Type | Tornado outbreak |
---|---|
Duration | December 18–19, 1957 |
Tornadoes confirmed | 37 |
Max rating1 | F5 tornado |
Duration of tornado outbreak2 | ~1½ day |
Highest winds |
|
Largest hail | .75 inches (1.9 cm) in diameter in St. Francois County, Missouri on December 18 |
Casualties | 19 fatalities, unknown injuries |
1Most severe tornado damage; see Fujita scale 2Time from first tornado to last tornado |
1Most severe tornado damage; see Fujita scale
The December 1957 tornado outbreak sequence was a significant tornado outbreak sequence that affected the southern Midwest and the South of the contiguous United States on December 18–19, 1957. The outbreak began on the afternoon of December 18, when from the west a low pressure area approached the southern portions of Missouri and Illinois.

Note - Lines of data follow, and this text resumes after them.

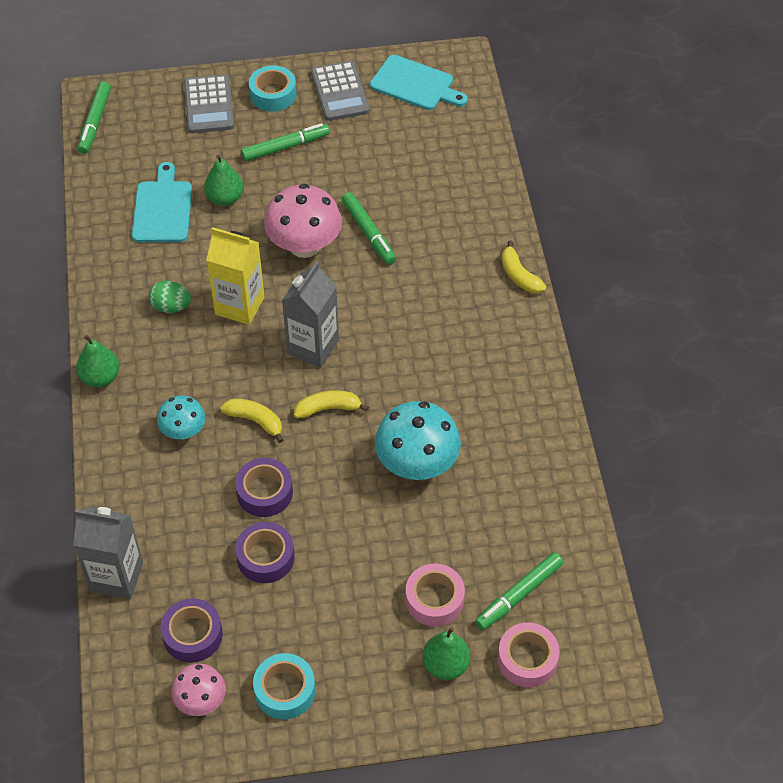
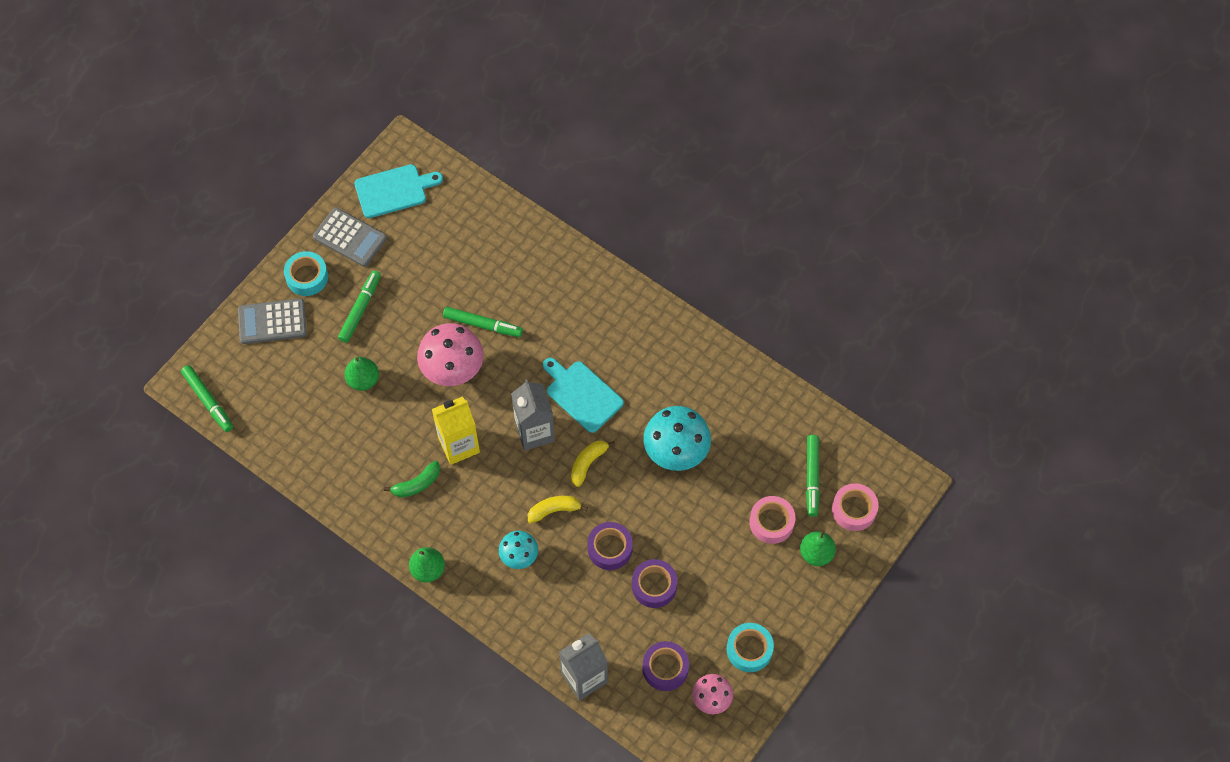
camera: 45 degrees left, 10 degrees up
turquoise cutting board [132,162,192,242] -> turquoise cutting board moved to [543,358,624,433]
green egg [149,280,191,313] -> green banana [384,461,440,497]
grey calculator [184,75,234,133] -> grey calculator turned 135 degrees clockwise [238,298,307,344]
yellow banana [502,240,546,293] -> none

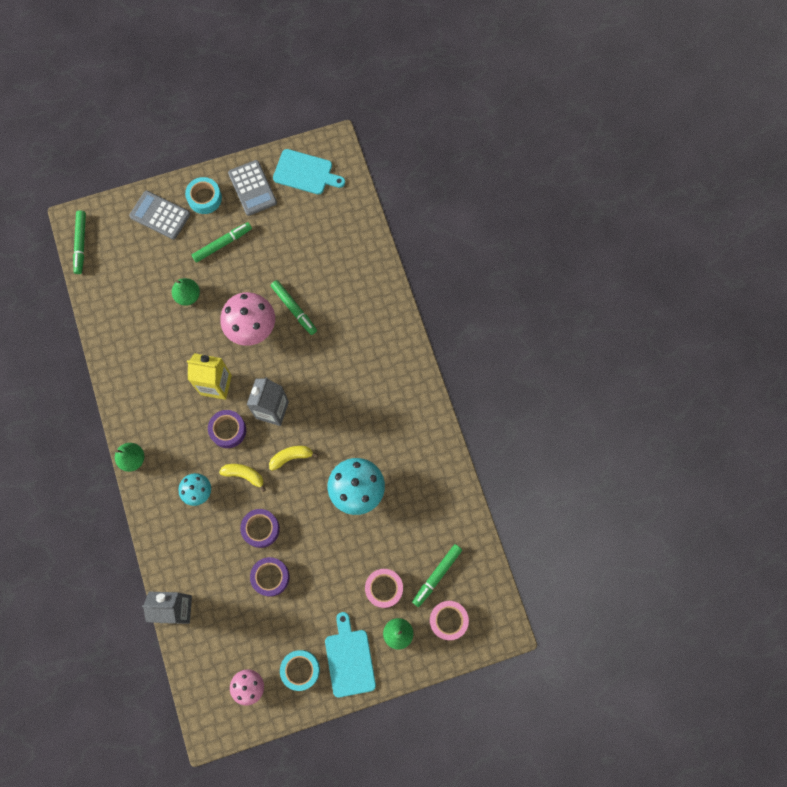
camera: 35 degrees right, 10 degrees up
green banana [384,461,440,497] -> none
turquoise cutting board [543,358,624,433] -> turquoise cutting board moved to [325,612,376,698]
purple tape [642,641,689,691] -> purple tape moved to [208,410,246,448]

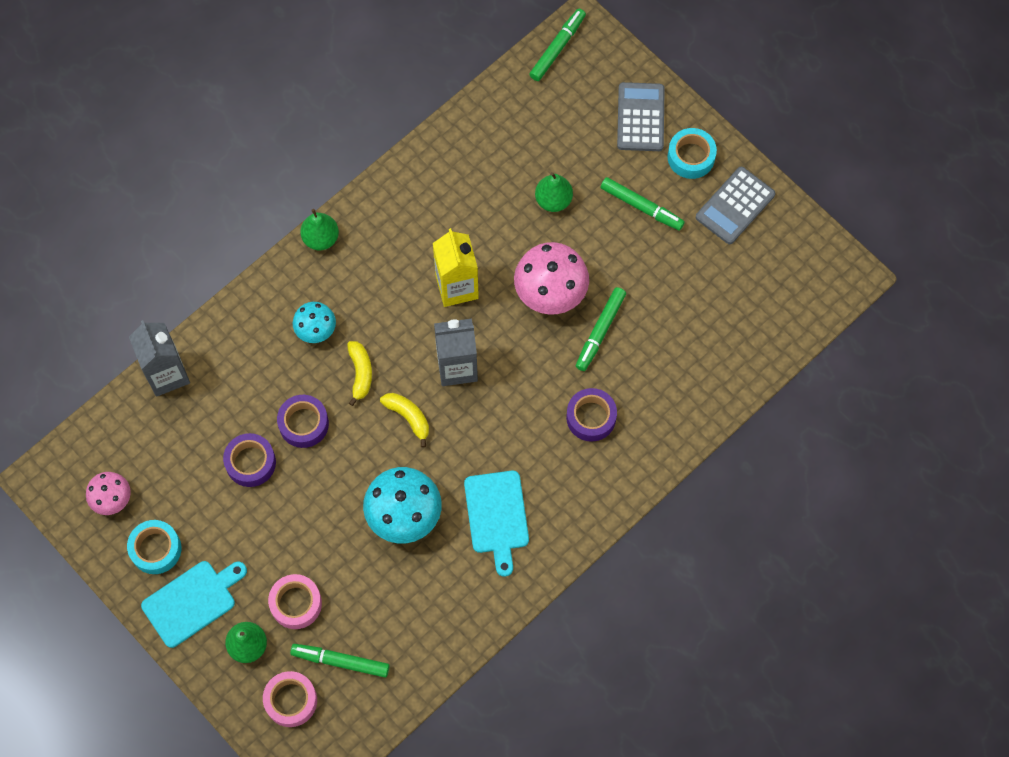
camera: 65 degrees right, 5 degrees down
green marker [73,210,86,274] -> green marker turned 150 degrees clockwise [529,9,586,81]
purple tape [208,410,246,448] -> purple tape moved to [566,388,617,442]
turquoise cutting board [273,149,345,194] -> turquoise cutting board moved to [464,471,529,577]

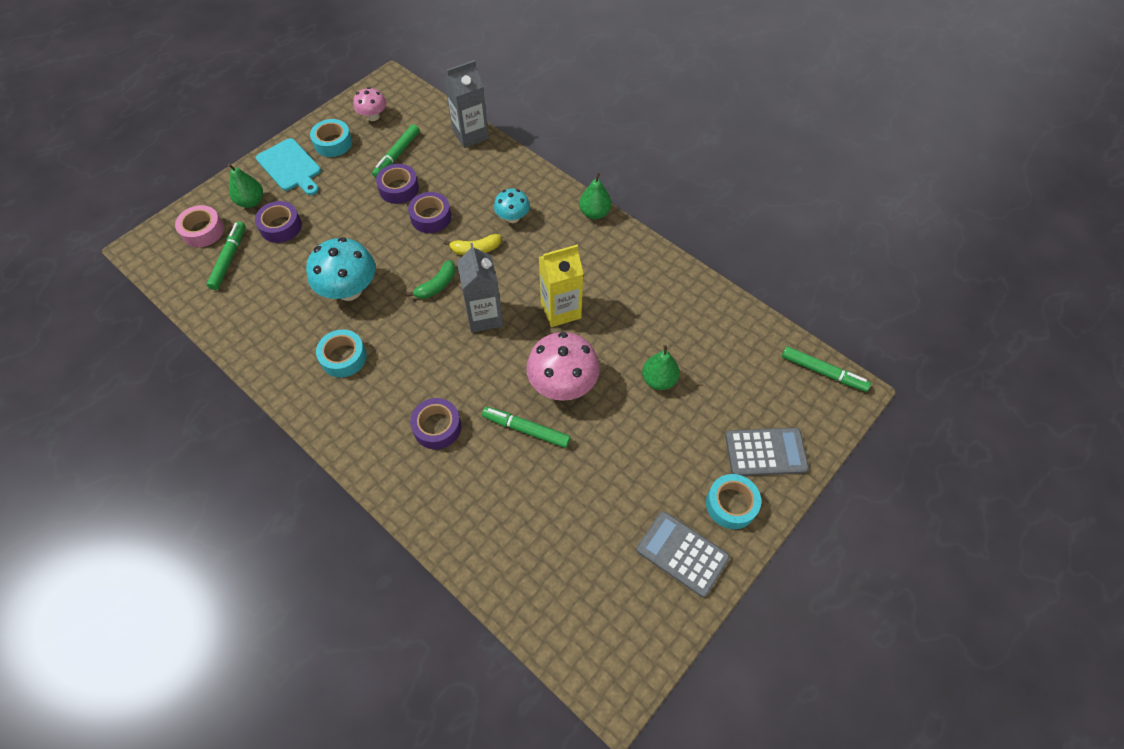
camera: 85 degrees right, 10 degrees down
pink tape [268,574,322,629] -> purple tape [255,201,302,243]
yellow banana [380,393,429,448] -> green banana [406,260,455,299]
turquoise cutting board [464,471,529,577] -> turquoise tape [316,329,367,378]
green marker [601,177,685,231] -> green marker moved to [372,124,419,178]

At 6:00 a.m. CST/12 UTC on December 18, 1957, a vigorous shortwave trough entered the Great Plains with a cold front moving east across Oklahoma and Kansas. A dissipating stationary front over Oklahoma underwent frontolysis and later redeveloped as a warm front which extended across central Illinois. By 3:00 p.m. CST, surface dew points reached the low 60s °F across portions of southeast Missouri and southern Illinois, including the St. Louis area. Although most areas were then recording overcast weather conditions, a strong upper-level jet stream helped impart synoptic-scale lifting, a factor that favors updrafts, and little vertical mixing occurred, so instability remained favorable for thunderstorm development. Additionally, very cold temperatures following a surface cyclone raised the lifted index to -6 due to high adiabatic lapse rates. Wind speeds at the middle level of the atmosphere, just under 6 kilometres (3.7 mi) from the ground, were close to 70 miles per hour (110 km/h) as well. Conditions were therefore very conducive to a large tornado outbreak on the afternoon of December 18.